Top positive review
Perfectly balanced audio bliss
3 August 2018
This is a long review but to spend this amount on in-ear headphones you must be pretty committed, right? I've broken it into sections so if you just want to know how they sound then skip ahead to The Sound part.
The Shure SE535 have been my commuting buddies for 5 hours a day over the last 7 or 8 years. Recently though one earpiece failed so I had the choice of going for the same or upgrading to the SE846. I'm an audiophile. That means I'm unable to resist the upgrade bug, so naturally I had to go for these.
At first I thought something else had been delivered, as the box felt far too heavy to be headphones. Inside the (double layered) outer box is a sturdy crush-proof, waterproof plastic storage box, or 'Road Case' as Shure call it. It's this that makes up most of the weight, but also supplied is a smaller travel case, spare cable, multiple different types and sizes of earpiece, volume attenuator, full size headphone jack adaptor and tool to change the filters (more on that in a while). It's a lot of stuff but packaged in a way that befits the price. The only thing that feels a little cheap is the small travel case, which has a metal plate on the top etched with the Shure logo. The edges of this piece of metal are quite sharp, even running your finger over the logo. A small thing for sure but out of place with the quality of the rest of the product.
The important bits
The earphones are wrapped around a soft holder, the clear edition that I ordered coming with a transparent cable. The earpieces feel re-assuringly solid but well machined. They came already fitted with my preferred earpieces, the black squashy olives. I find that these give a much better fit in my ear, which is crucial to the sound quality. There are yellow foam, grey rubber and white flanges also supplied if you prefer these. Taking the earpiece off reveals a metal nozzle - plastic on the lower price 535s - surrounded by a metal collar. A key supplied can be used to loosen and remove this collar, followed by the nozzle. Inserted in this is a filter that adjusts the character of the sound. Unscrew the metal container attached to the key and there are two other pairs of filters. It's difficult to equate the cost of these with the tiny size but the transparent exterior at least allows you to see the complex array of tiny components and wiring.

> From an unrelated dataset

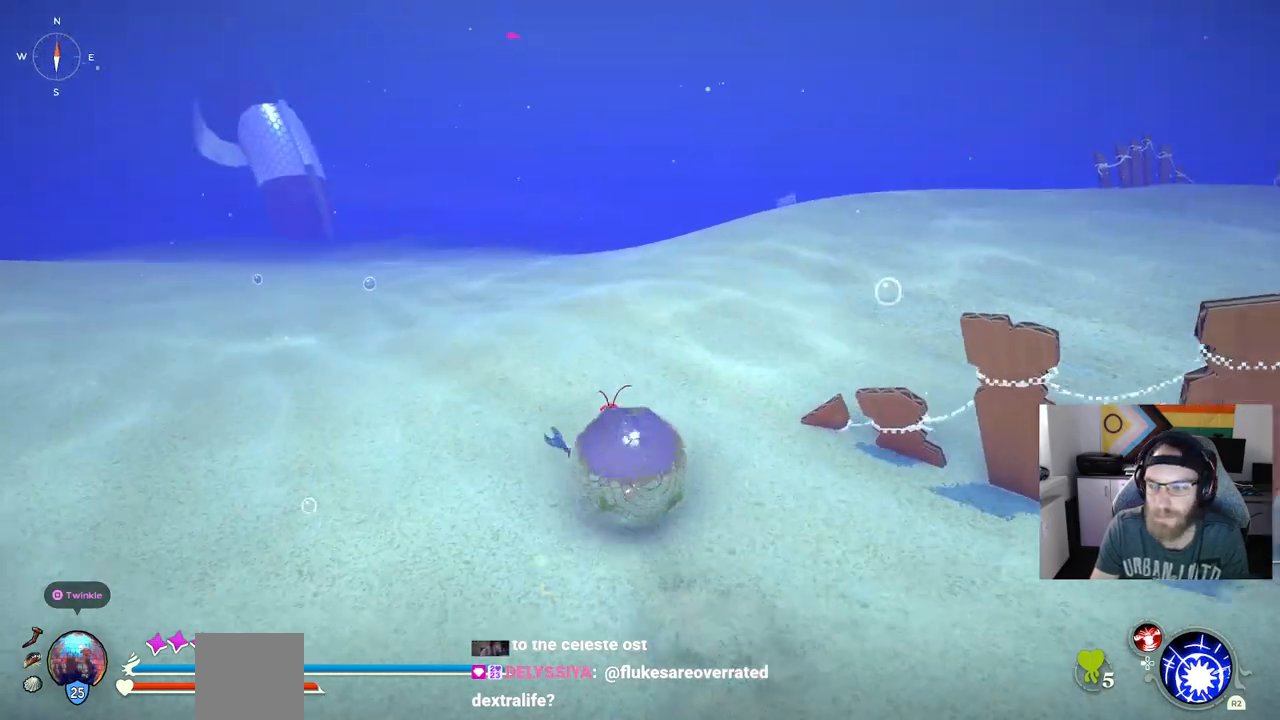
{"dt_ms": 500, "buttons": ["CIRCLE"], "left_stick": "up", "right_stick": "center", "events": []}
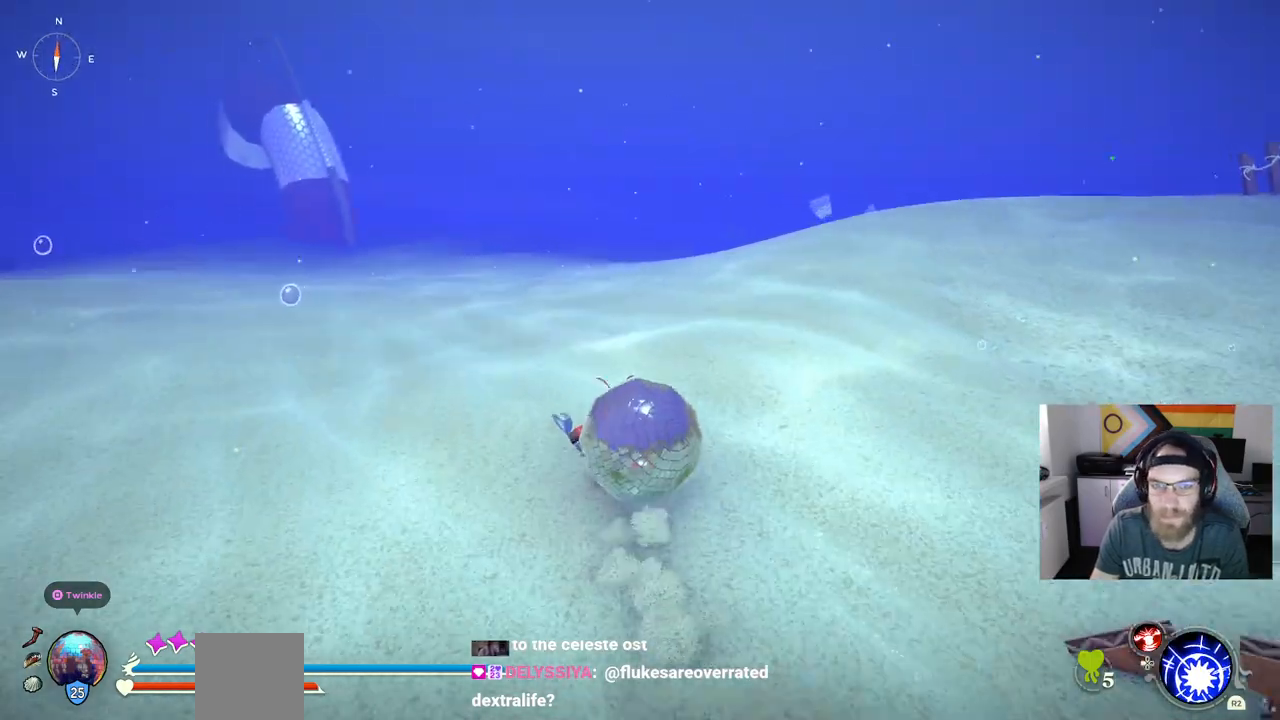
{"dt_ms": 500, "buttons": ["CIRCLE"], "left_stick": "up", "right_stick": "center", "events": []}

Over the years I've become accustomed to the sound of the SE535 compared to over-ear headphones. The differences are detail extraction and breadth of sound. IEMs produce far more detail in recordings but can't compete in the depth of bass. The SE846 boasts to provide true subwoofer performance, but can it... Firstly, to achieve any bass with IEMs you MUST, repeat MUST, get a good connection inside the ear. This is why finding the best type of earpiece is absolutely critical. The squashy black 'olives' are the best, in my experience, but you need to find the right size. Too small and you won't get a good seal, too big and they'll squeeze out again.
Inserting them properly is important and you can find videos on YouTube on how to do this. It might seem fiddly but hey if you spent this much you might as well invest a minute or so in putting them in properly. Squeeze the earpiece gently and then insert it, holding the top of your ear up and out as you do. Then hold in place for a few seconds while the olive expands and fits tightly. TIP - I have dry skin in my ears and have to moisturise them - I've found that Aveeno moisturising lotion (once dried!) helps to stop the olive slipping out and gives a better seal.

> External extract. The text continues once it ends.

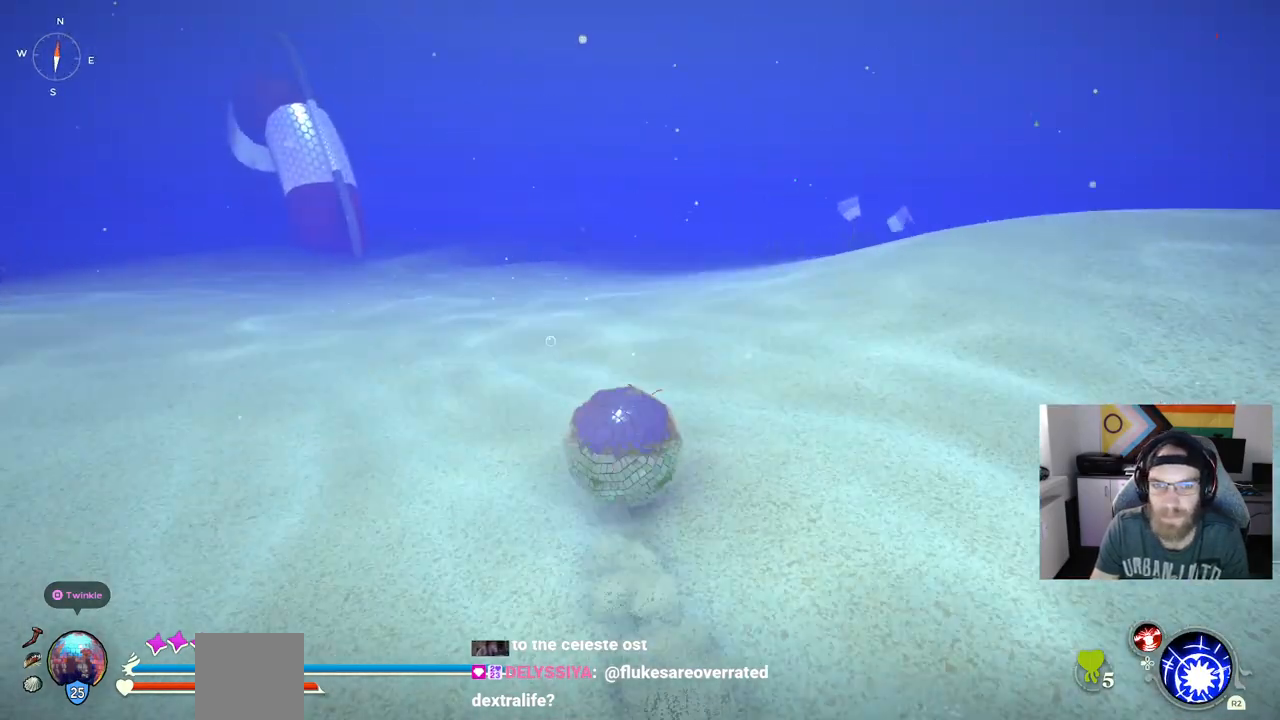
{"dt_ms": 500, "buttons": ["CIRCLE"], "left_stick": "up", "right_stick": "center", "events": []}
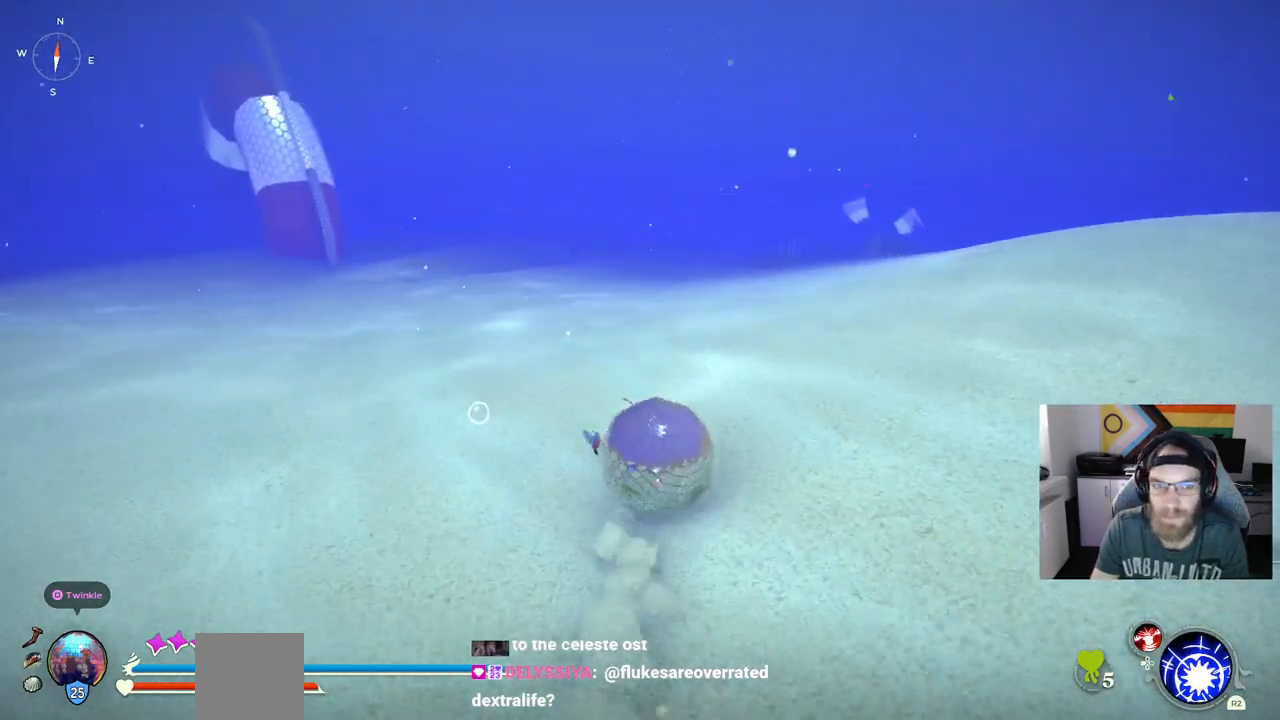
{"dt_ms": 500, "buttons": ["CIRCLE"], "left_stick": "up", "right_stick": "center", "events": []}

I left the fitted filters in place (for a 'balanced' sound) and then let them run in for a few hours before trying out in anger. Initially I found them a little sharp in the treble, but this toned down after running in. Initial impressions were a huge amount of detail, more so than the SE535. Nirvana for an audiophile is hearing something you've never heard before in a recording, and I did, in the Jayhawks 'Bad Time' with percussion in the right channel I'd never noticed before. More importantly there was a weight to the sound that had always been missing from the SE535. The tone was still a tad bright for my tastes so I replaced the filters with the 'warm' versions.
This was much more like it, the overall effect was quite subtle but smoother and generally more 'hi-fi'. Some might say vinyl-like in it's balanced tones. A word on the bass. It really is well integrated into the sound, which means it benefits the music rather than being something that jumps out on it's own. It's really detailed and tuneful too, so you can tell the difference between bass guitar, upright bass and synthesised bass. It is very extended when required though. I played Thundercat's Drunk album and there is a low end extension that IEMs just don't normally have.
The best way I can put it is this: on the way home the other night I was listening to Si Cranstoun's 'Dance For Evermore' and - to the good-natured amusement of people opposite - not only tapping my foot, but bopping from one buttock to the other with a smile on my face. Since getting these I've had the most fun playing music for a long time.
Testing was with a range of different devices: an iPhone with Cyrus Soundkey DAC, iPad and MacBook Pro/Audirvana with Chord Mojo DAC. The better the components, the better they sound.